Question

The length of a side of a square is ‘a’ meter. A second square is formed by joining the middle points of this square. Then a third square is formed by joining the middle points of the second square and so on. Then the sum of the area of the squire which carried upto infinity is
A) $a^{2}$
B) $2a^{2}$
C) $3a^{2}$
D) $4a^{2}$

Answer 1

Hint: In this question it is given that the length of a side of a square is ‘a’ meter. A second square is formed by joining the middle points of this square. Then a third square is formed by joining the middle points of the second square and so on. Then we have to find the sum of the area of the squire. So to understand it in better way, we have to draw the diagram,

So we can easily find the area of the outer circle, i.e, Side$\times$Side, so to find the area of ${1}^{st}$ inner circle, we first need to find its side, as we can see from the diagram $\triangle GCF$ forming a right angle triangle, where GF is the hypotenuse, so we can easily obtain the length GF by pythagorean theorem which states that,$$h^{2}=p^{2}_{{}}+b^{2}$$,
Where h= hypotenuse, p= perpendicular, b= base of a right angle triangle.
So in this way we are able to find the side of the ${2}^{nd}$ inner circle and so on.
And by adding their area upto infinity we will get our required solution.

Complete step-by-step solution:
Let us consider ABCD to be a square whose side is ‘a’, and E, F, G, H are the midpoint of side AB, BC, CD, DA respectively. By joining the mid points we will get another square EFGH.
Now area of square ABCD = Side $\times$ Side = a$\times$a=$a^{2}$........(1)

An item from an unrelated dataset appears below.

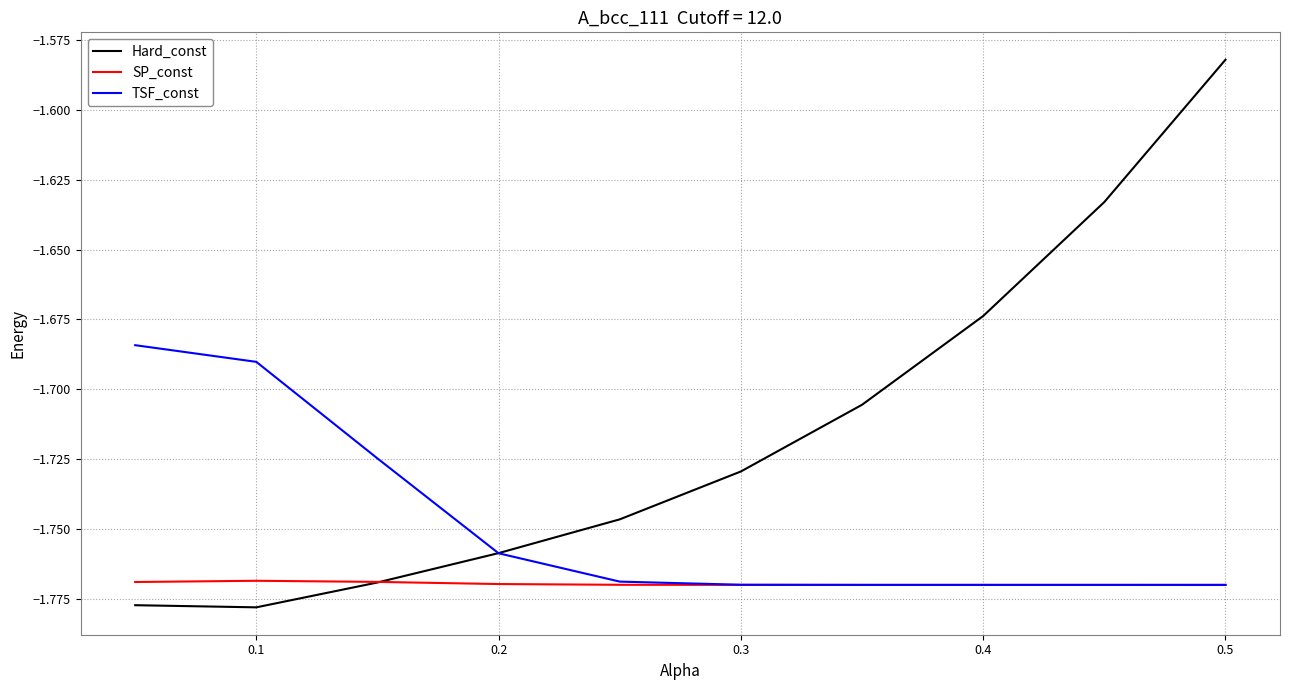

Which series has the widest spread of values?

Hard_const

Now since F is the midpoint of BC , then, BF=FC=$$\dfrac{a}{2}$$.
Now from $\triangle GCF$, by using pythagoras theorem, we get,
$$h^{2}=p^{2}_{{}}+b^{2}$$
$$\Rightarrow GF^{2}=CF^{2}+GC^{2}$$
$$\Rightarrow GF^{2}=\left( \dfrac{a}{2} \right)^{2} +\left( \dfrac{a}{2} \right)^{2} $$
$$\Rightarrow GF^{2}=2\cdot \left( \dfrac{a}{2} \right)^{2} $$
$$\Rightarrow GF^{2}=\dfrac{a^{2}}{2}$$
$$\Rightarrow GF=\dfrac{a}{\sqrt{2} }$$
So the area of first inner square EFGH = Side $\times$ Side = $$\dfrac{a}{\sqrt{2} } \times \dfrac{a}{\sqrt{2} }$$=$$\dfrac{a^{2}}{2}$$.....(2)

Now by following a similar process for the ${2}^{nd}$ inner square, we can find the sides are $$\dfrac{a}{2}$$.
Therefore area= $$\dfrac{a}{2} \times \dfrac{a}{2} =\dfrac{a^{2}}{4}$$.....(3)
Similarly, For the ${3}^{rd}$ inner square the sides will be $$\dfrac{a}{2\sqrt{2} }$$ and the area $$\dfrac{a^{2}}{8}$$.....(4)
and so on……..,

Therefore the sum of the area of the squares
A= $$a^{2}+\dfrac{a^{2}}{2} +\dfrac{a^{2}}{4} +\dfrac{a^{2}}{8} +\cdots \cdots$$............(5)
Now the above series is in the form of G.P(Geometric Progression), whose first term is $$a^{2}$$ and common ratio is $$\dfrac{1}{2}$$
Therefore the sum of the above series is,
A= $$a^{2}+\dfrac{a^{2}}{2} +\dfrac{a^{2}}{4} +\dfrac{a^{2}}{8} +\cdots \cdots$$
 =$$\dfrac{a^{2}}{\left( 1-\dfrac{1}{2} \right) }$$
 =$2a^{2}$.
Hence the correct option is option B.

Note: If any series follows infinite geometric progression i.e, $$a+ar+ar^{2}+\cdots$$, whose first term is ‘a’ and common ratio ‘r’, then the summation of the series, $$S_{\infty }=\dfrac{a}{\left( 1-r\right) }$$.
Also in the above diagram we only draw upto fourth square, since it is not possible to draw the squares upto infinity and the length of sides of each inner square is dependent upon its outer square, like if you know the side of outermost square, then its first inner square side is $$\dfrac{a}{\sqrt{2} }$$, i.e, dividing side by $\sqrt{2}$, similarly the ${2}^{nd}$ inner square side will be $$\dfrac{\left( \dfrac{a}{\sqrt{2} } \right) }{\sqrt{2} } =\dfrac{a}{2}$$ i.e, dividing the first inner square side by $\sqrt{2}$, and so on.